- DOCUMENT
:::::
1763 Proclamation of 1763
1764 Sugar Act
1765

March Stamp Act

October Stamp Act Congress

1766

Repeal of Stamp Act

Declaratory Act

1767 Townshend Acts
1770 March 5 Boston Massacre
1773 December 16 Boston Tea Party
1774

Coercive/Intolerable Acts and Quebec

Act First Continental Congress convenes in Philadelphia

Declaration and Resolves

 

The Road to Revolution

The French and Indian War led inevitably to a second war—the American Revolution, or the War for Independence. This war did not break out overnight. Relations between Britain and the colonies deteriorated in several slow, painful stages.

The basic dispute between Britain and the colonies was over the issue of representation in government—a British principle that dated back to 1215, the year of the Magna Carta. Parliament argued that as the British legislative assembly, it represented all citizens of the British Empire and therefore had the right to expect their obedience to its laws. The colonists argued that since there were no American voting members of Parliament, the colonies were not represented and therefore did not have to obey.
:::::
Named region outline records:

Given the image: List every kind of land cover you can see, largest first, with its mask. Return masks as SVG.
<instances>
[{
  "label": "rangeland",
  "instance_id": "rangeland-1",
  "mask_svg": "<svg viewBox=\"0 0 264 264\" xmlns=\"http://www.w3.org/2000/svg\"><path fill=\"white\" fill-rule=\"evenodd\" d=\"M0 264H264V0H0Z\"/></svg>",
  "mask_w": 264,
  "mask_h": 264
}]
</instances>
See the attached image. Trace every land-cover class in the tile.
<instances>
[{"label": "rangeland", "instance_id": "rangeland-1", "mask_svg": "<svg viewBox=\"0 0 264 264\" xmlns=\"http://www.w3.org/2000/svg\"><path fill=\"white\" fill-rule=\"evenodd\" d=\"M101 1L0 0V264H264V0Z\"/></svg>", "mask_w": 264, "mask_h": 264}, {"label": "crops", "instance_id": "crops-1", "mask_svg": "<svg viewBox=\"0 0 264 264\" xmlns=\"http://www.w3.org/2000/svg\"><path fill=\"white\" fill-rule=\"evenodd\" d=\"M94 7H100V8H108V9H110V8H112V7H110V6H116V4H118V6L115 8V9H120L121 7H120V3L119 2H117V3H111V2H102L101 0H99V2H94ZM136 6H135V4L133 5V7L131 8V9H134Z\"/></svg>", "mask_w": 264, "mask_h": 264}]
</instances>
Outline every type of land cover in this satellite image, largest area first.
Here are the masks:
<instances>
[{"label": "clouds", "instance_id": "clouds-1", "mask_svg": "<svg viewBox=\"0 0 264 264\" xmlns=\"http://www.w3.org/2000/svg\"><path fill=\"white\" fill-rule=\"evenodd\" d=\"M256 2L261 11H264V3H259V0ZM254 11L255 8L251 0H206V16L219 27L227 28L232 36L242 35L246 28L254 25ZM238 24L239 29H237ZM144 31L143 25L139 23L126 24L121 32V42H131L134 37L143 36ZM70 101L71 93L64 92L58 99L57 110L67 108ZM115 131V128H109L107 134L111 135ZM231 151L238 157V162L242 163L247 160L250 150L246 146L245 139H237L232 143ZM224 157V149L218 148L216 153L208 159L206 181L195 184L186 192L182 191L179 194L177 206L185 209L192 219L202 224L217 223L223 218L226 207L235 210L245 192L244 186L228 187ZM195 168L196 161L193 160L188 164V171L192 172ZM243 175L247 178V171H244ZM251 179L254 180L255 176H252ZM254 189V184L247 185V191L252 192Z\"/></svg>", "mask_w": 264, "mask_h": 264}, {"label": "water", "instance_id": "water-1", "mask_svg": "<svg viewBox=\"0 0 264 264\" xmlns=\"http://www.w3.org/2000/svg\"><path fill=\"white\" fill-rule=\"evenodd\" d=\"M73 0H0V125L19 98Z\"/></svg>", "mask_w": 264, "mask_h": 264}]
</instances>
:::::
- GOALS
- A) According to the Road to Revolution text, to what year did the British principle of representation in government date back?
- B) Carry on the Road to Revolution text, starting after its final sentence.
These entries are separate material and have no connection to the Road to Revolution text.

- OUTPUTS IN ORDER
- A) 1215, the year of the Magna Carta.

- B)
Neither side was willing to give way on this issue. Parliamentary leaders chose a course of action that united the colonists against Parliament as their common enemy—they passed a series of acts legalizing taxes on various colonial imports, such as molasses, tea, and paper. The colonists retaliated with a series of acts of civil disobedience, such as the Boston Tea Party. In the end, they realized that they needed a national assembly of their own to address the problem as a matter of state. Delegates to the Continental Congress of 1774 petitioned Parliament for the redress of their grievances. Before they received a reply, the first shots of the Revolutionary War were fired in Massachusetts.